TASK BRIEF :: Rewrite the text of the items below, replacing every "Двери" with "Ворота" and keeping everything else the same. Leave the pictures out of your answer.

(INFORMATION SUPPLIED)

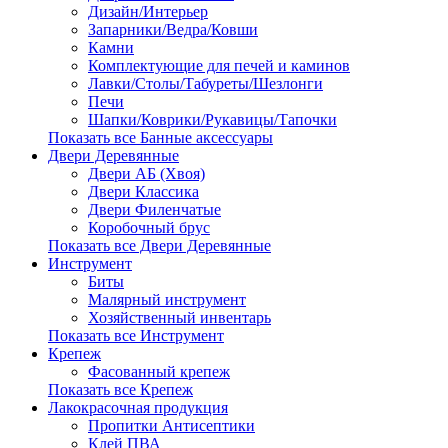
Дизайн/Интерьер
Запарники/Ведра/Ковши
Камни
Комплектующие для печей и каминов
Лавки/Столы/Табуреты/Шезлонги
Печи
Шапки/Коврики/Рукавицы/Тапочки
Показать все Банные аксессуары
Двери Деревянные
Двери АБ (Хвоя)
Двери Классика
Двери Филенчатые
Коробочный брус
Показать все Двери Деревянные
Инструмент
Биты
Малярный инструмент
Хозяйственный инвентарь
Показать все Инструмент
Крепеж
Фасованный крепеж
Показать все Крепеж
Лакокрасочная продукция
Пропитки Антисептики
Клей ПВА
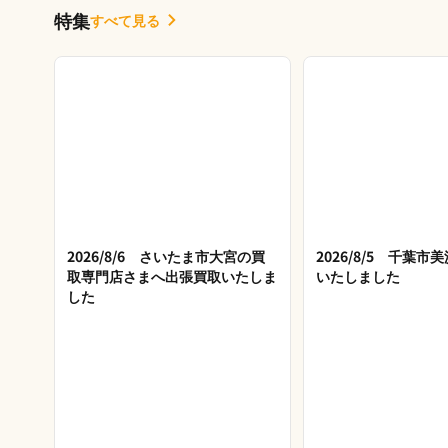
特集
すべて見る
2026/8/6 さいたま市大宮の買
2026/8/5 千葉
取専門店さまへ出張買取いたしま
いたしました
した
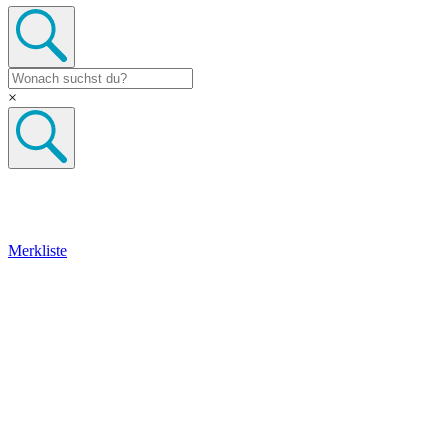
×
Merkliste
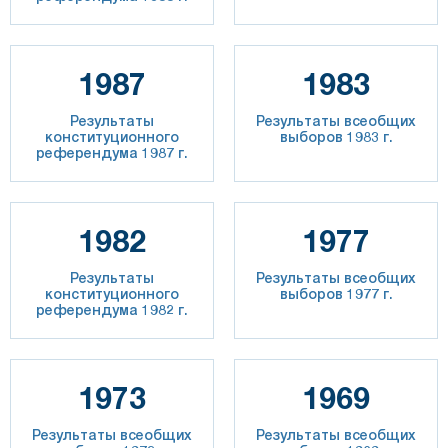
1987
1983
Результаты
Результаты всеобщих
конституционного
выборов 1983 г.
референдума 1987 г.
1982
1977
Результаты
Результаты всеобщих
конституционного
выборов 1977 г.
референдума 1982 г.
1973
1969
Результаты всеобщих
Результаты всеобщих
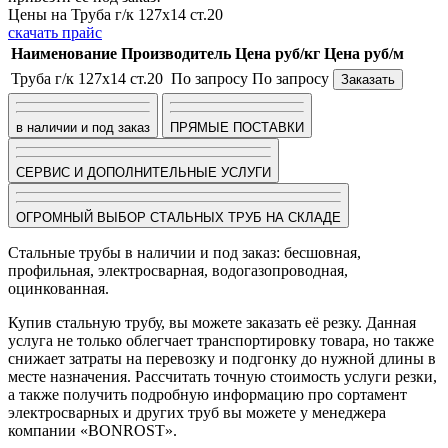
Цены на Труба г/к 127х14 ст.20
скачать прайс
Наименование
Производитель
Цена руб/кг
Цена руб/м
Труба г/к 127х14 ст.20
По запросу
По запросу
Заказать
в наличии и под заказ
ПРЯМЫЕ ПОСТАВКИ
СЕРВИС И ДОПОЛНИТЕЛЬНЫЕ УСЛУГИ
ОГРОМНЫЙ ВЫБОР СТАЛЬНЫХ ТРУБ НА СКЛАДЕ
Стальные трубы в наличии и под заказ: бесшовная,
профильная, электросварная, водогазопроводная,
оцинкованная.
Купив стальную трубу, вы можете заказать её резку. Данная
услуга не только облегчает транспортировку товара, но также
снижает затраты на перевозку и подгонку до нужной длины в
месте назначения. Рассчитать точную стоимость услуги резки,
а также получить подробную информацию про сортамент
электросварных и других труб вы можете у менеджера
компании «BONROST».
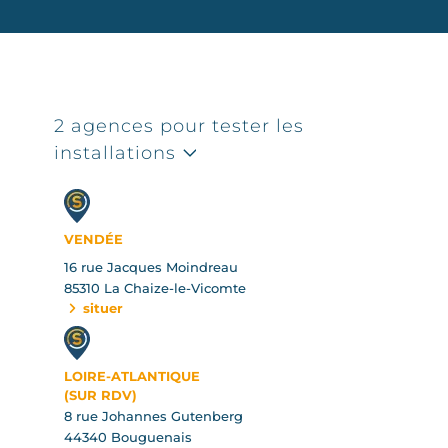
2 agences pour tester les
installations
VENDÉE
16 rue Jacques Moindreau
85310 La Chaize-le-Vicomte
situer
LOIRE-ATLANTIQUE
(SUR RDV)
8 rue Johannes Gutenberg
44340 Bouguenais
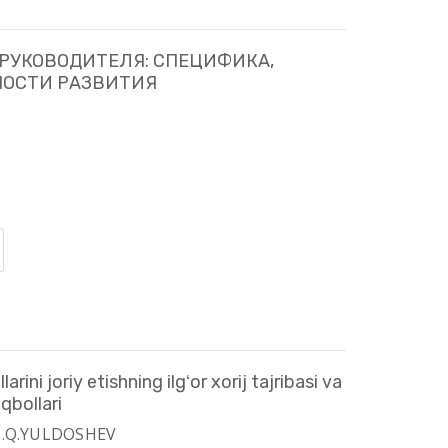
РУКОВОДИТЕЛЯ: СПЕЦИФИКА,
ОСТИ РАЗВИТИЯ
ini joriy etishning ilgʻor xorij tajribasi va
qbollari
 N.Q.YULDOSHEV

(End INFORMATION SUPPLIED)

WRITTEN RESPONSE ::
Дизайн/Интерьер
Запарники/Ведра/Ковши
Камни
Комплектующие для печей и каминов
Лавки/Столы/Табуреты/Шезлонги
Печи
Шапки/Коврики/Рукавицы/Тапочки
Показать все Банные аксессуары
Ворота Деревянные
Ворота АБ (Хвоя)
Ворота Классика
Ворота Филенчатые
Коробочный брус
Показать все Ворота Деревянные
Инструмент
Биты
Малярный инструмент
Хозяйственный инвентарь
Показать все Инструмент
Крепеж
Фасованный крепеж
Показать все Крепеж
Лакокрасочная продукция
Пропитки Антисептики
Клей ПВА
特集
すべて見る
2026/8/6 さいたま市大宮の買
2026/8/5 千葉
取専門店さまへ出張買取いたしま
いたしました
した
×
Merkliste
1987
1983
Результаты
Результаты всеобщих
конституционного
выборов 1983 г.
референдума 1987 г.
1982
1977
Результаты
Результаты всеобщих
конституционного
выборов 1977 г.
референдума 1982 г.
1973
1969
Результаты всеобщих
Результаты всеобщих
Цены на Труба г/к 127х14 ст.20
скачать прайс
Наименование
Производитель
Цена руб/кг
Цена руб/м
Труба г/к 127х14 ст.20
По запросу
По запросу
Заказать
в наличии и под заказ
ПРЯМЫЕ ПОСТАВКИ
СЕРВИС И ДОПОЛНИТЕЛЬНЫЕ УСЛУГИ
ОГРОМНЫЙ ВЫБОР СТАЛЬНЫХ ТРУБ НА СКЛАДЕ
Стальные трубы в наличии и под заказ: бесшовная,
профильная, электросварная, водогазопроводная,
оцинкованная.
Купив стальную трубу, вы можете заказать её резку. Данная
услуга не только облегчает транспортировку товара, но также
снижает затраты на перевозку и подгонку до нужной длины в
месте назначения. Рассчитать точную стоимость услуги резки,
а также получить подробную информацию про сортамент
электросварных и других труб вы можете у менеджера
компании «BONROST».
2 agences pour tester les
installations
VENDÉE
16 rue Jacques Moindreau
85310 La Chaize-le-Vicomte
situer
LOIRE-ATLANTIQUE
(SUR RDV)
8 rue Johannes Gutenberg
44340 Bouguenais
РУКОВОДИТЕЛЯ: СПЕЦИФИКА,
ОСТИ РАЗВИТИЯ
ini joriy etishning ilgʻor xorij tajribasi va
qbollari
 N.Q.YULDOSHEV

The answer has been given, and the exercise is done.